## Exercise description
Go through the records below and report each line with "down" in it.

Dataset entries

● ● ● ● ● ● ●

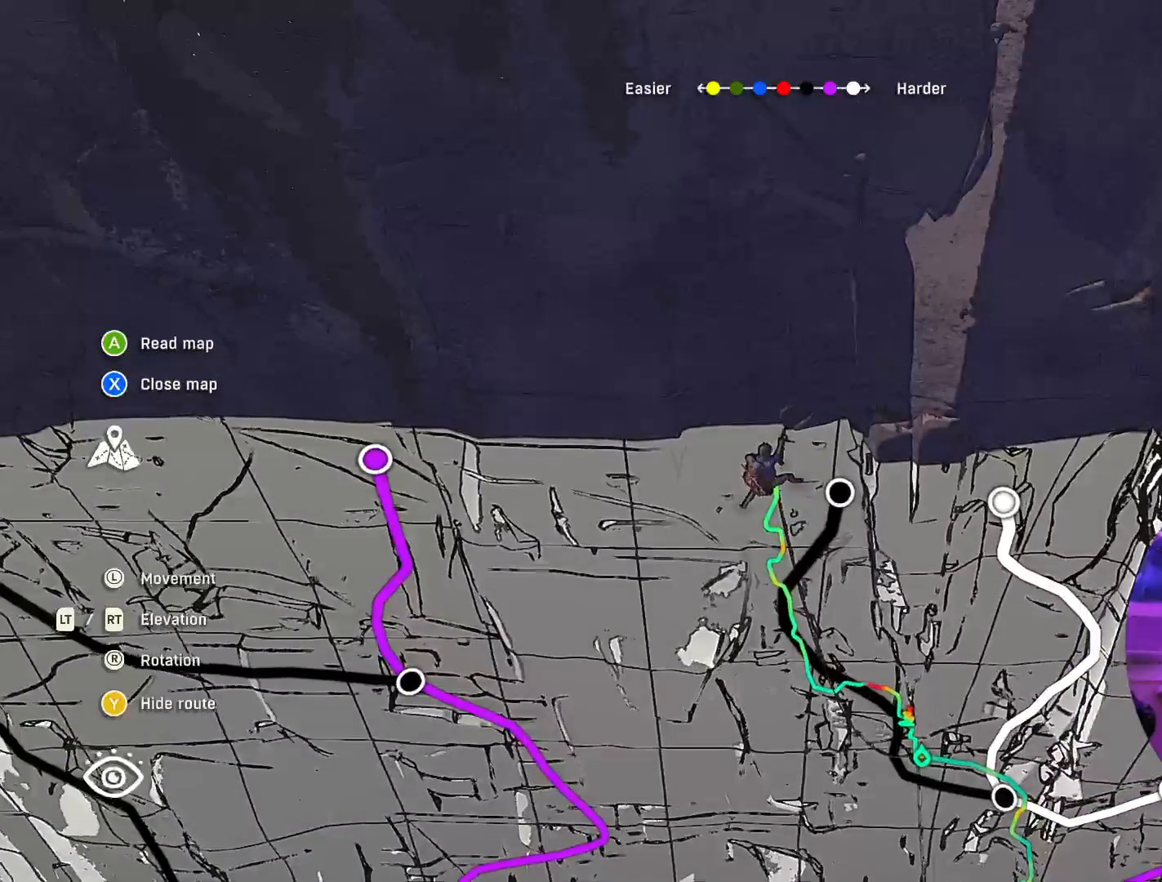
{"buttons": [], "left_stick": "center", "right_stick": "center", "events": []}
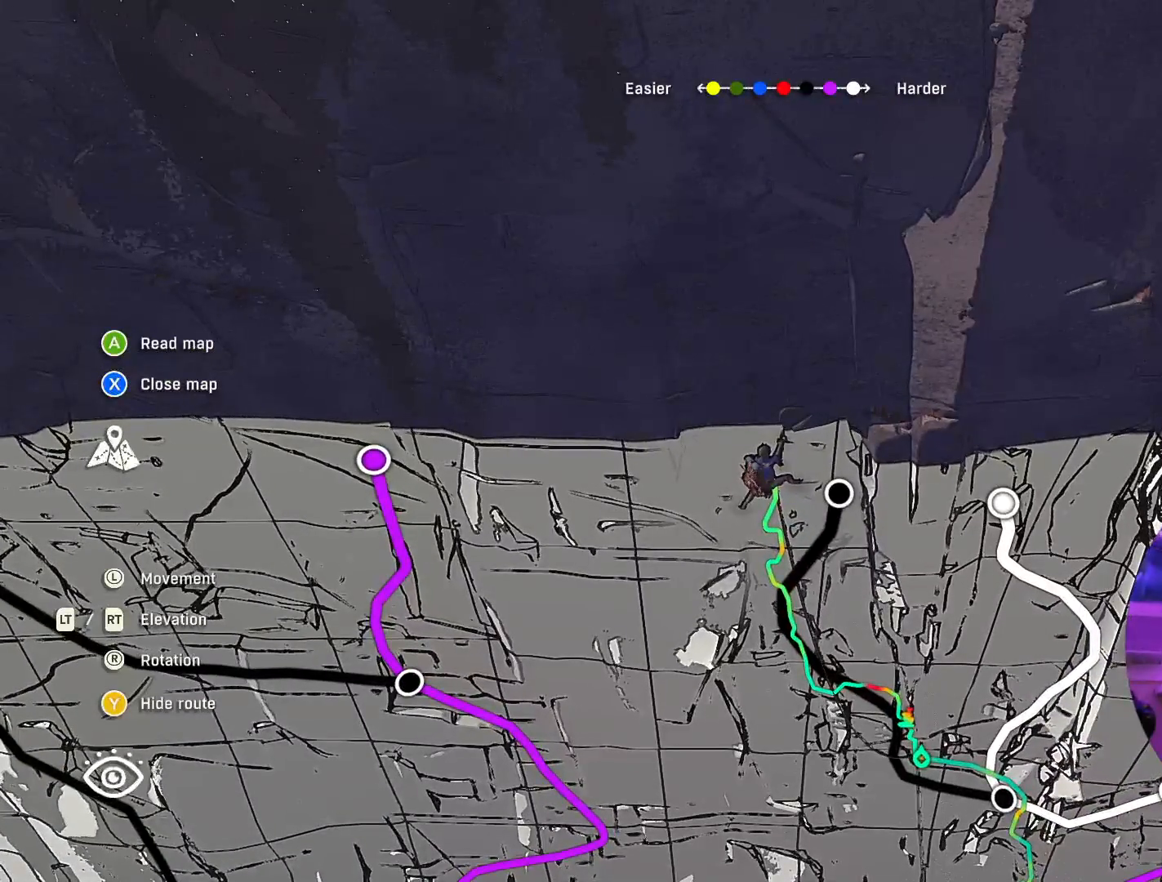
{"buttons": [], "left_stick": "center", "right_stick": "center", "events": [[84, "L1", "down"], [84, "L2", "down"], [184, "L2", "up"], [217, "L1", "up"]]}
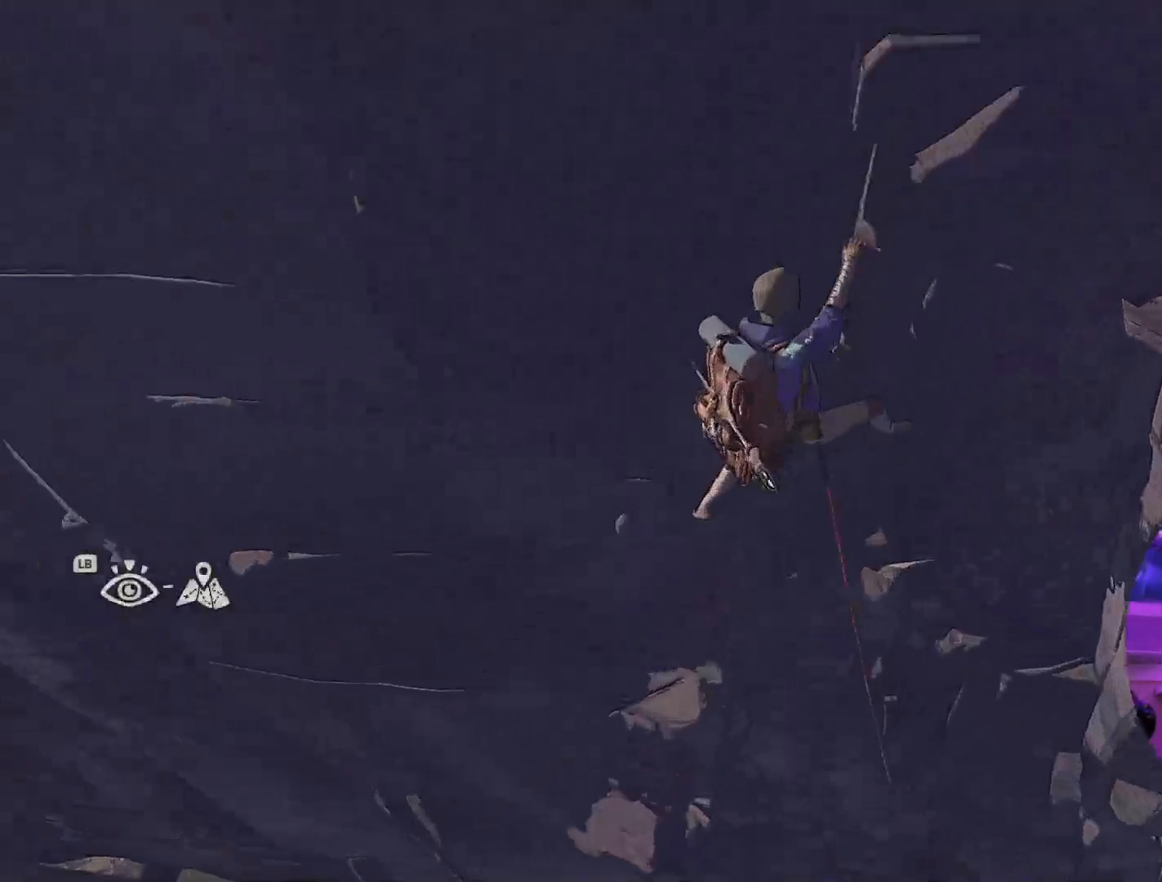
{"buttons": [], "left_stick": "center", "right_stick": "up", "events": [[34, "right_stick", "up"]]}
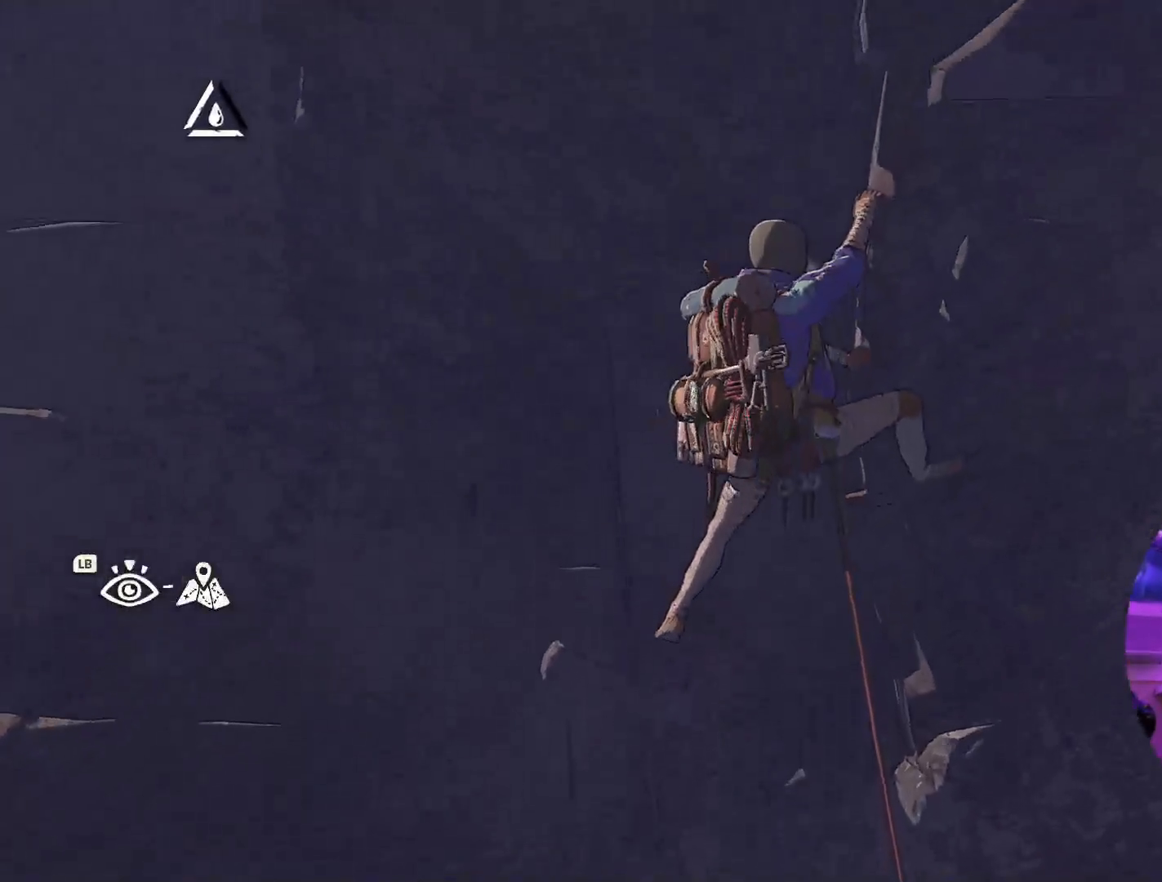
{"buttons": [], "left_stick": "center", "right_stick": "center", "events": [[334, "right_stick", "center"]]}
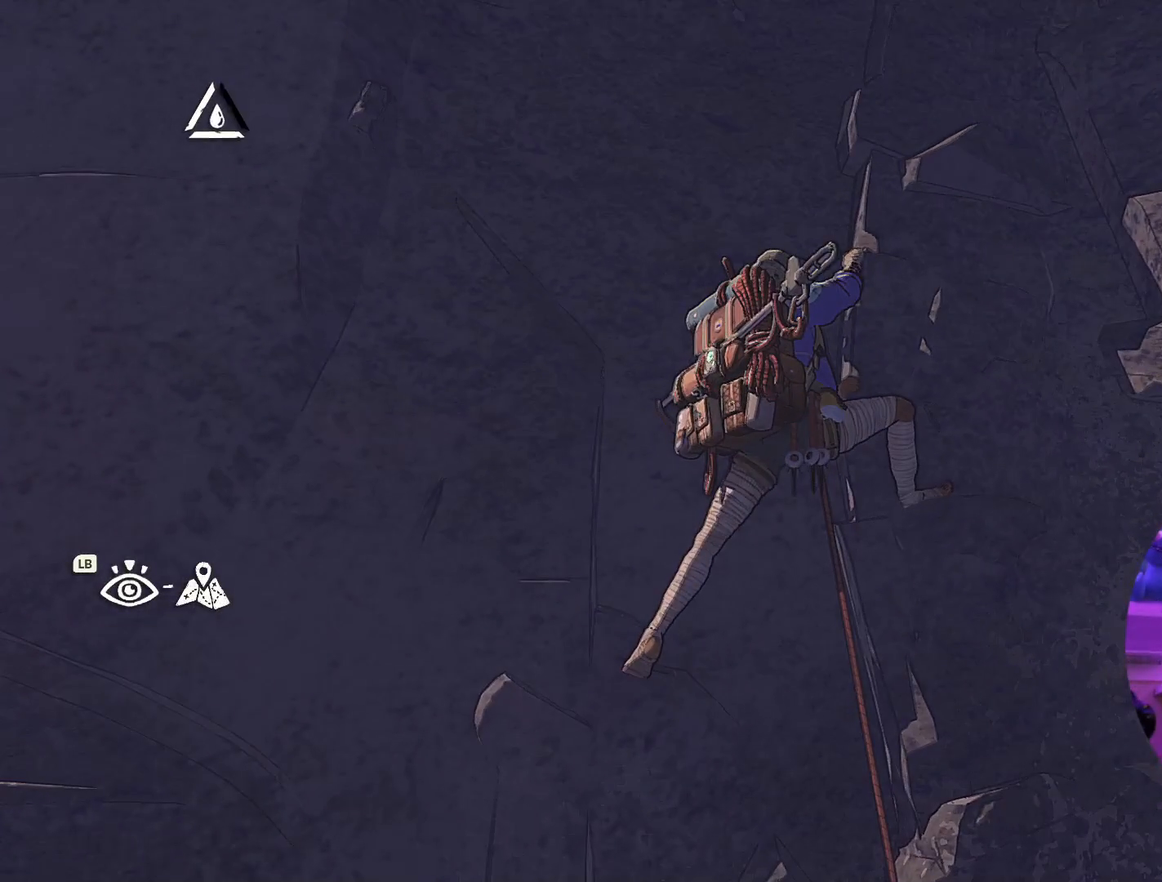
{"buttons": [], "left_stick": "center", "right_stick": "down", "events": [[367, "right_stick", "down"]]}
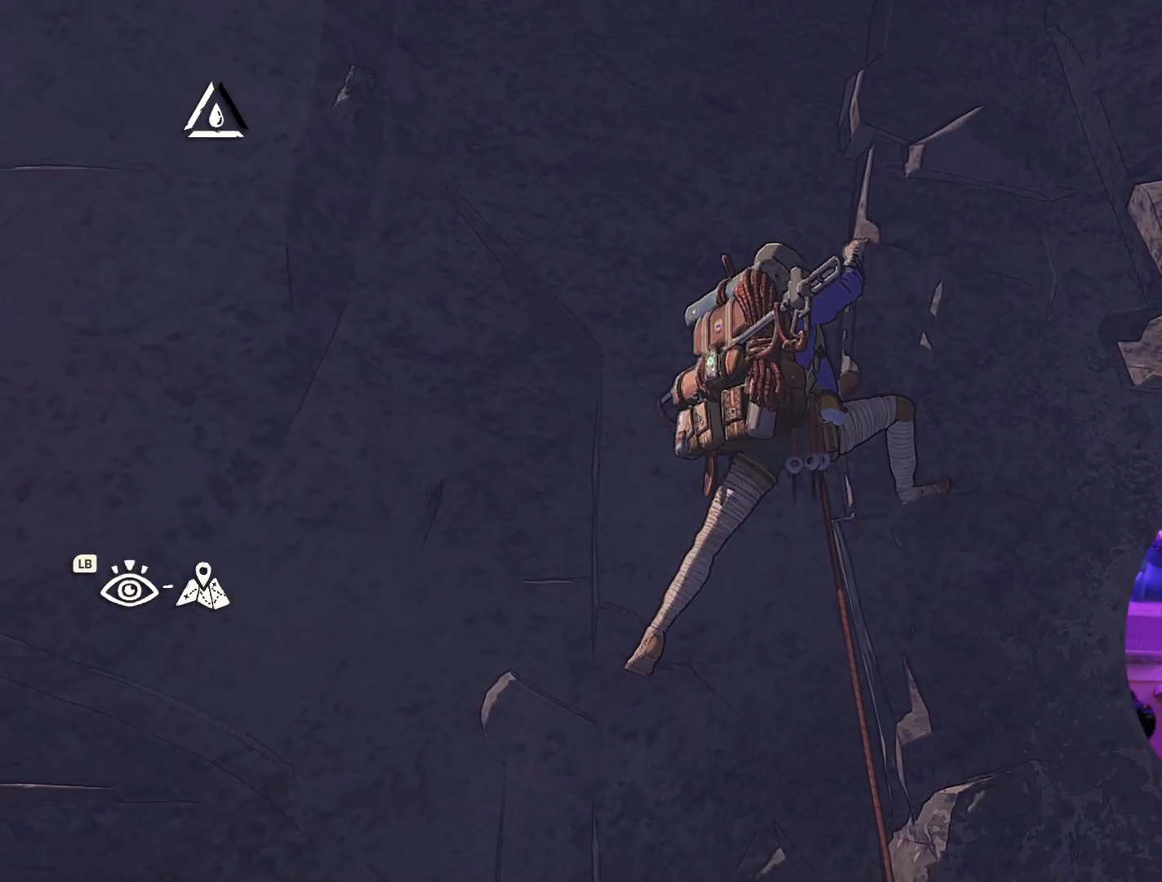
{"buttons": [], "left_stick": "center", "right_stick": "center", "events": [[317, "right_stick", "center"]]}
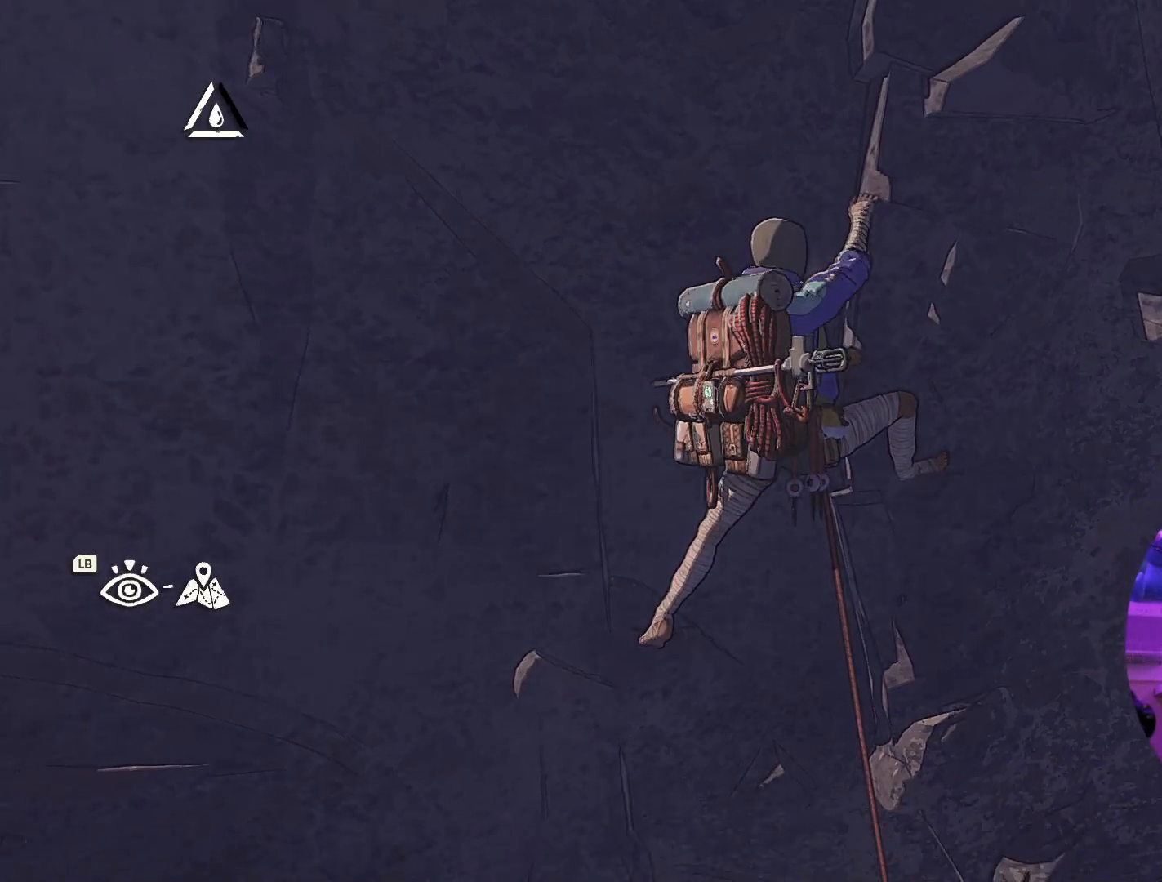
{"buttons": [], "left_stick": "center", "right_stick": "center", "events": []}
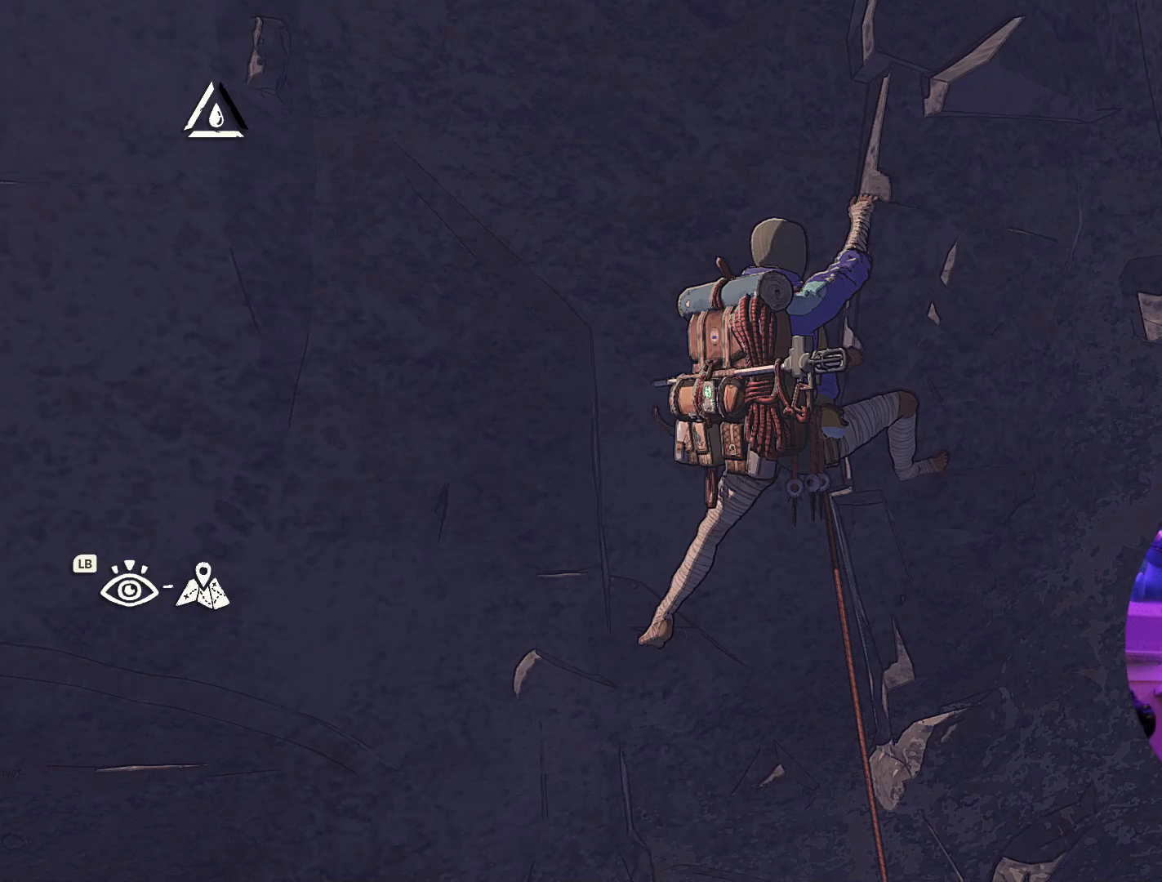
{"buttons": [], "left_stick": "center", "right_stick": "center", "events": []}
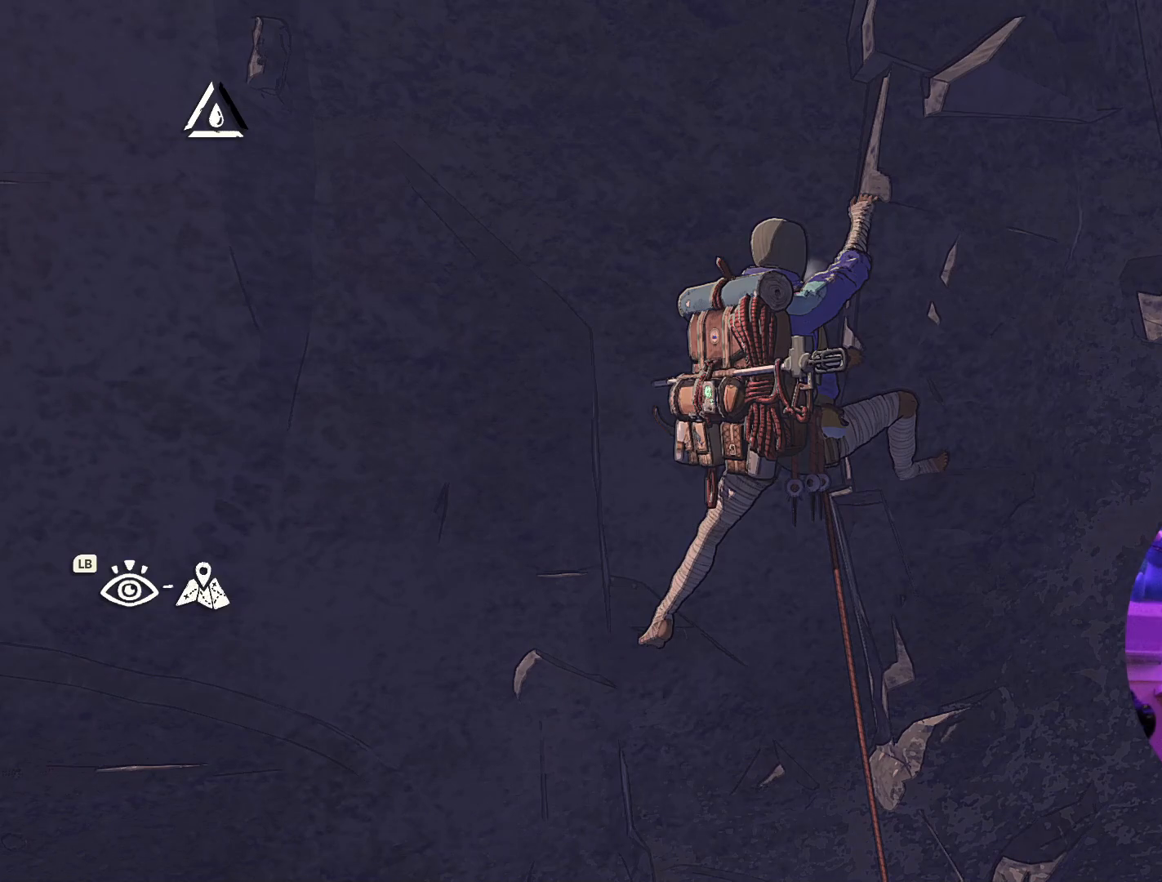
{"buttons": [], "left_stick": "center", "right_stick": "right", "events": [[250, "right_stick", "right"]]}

● ● ● ● ● ● ●

## Solution for this problem
{"buttons": [], "left_stick": "center", "right_stick": "center", "events": [[84, "L1", "down"], [84, "L2", "down"], [184, "L2", "up"], [217, "L1", "up"]]}
{"buttons": [], "left_stick": "center", "right_stick": "down", "events": [[367, "right_stick", "down"]]}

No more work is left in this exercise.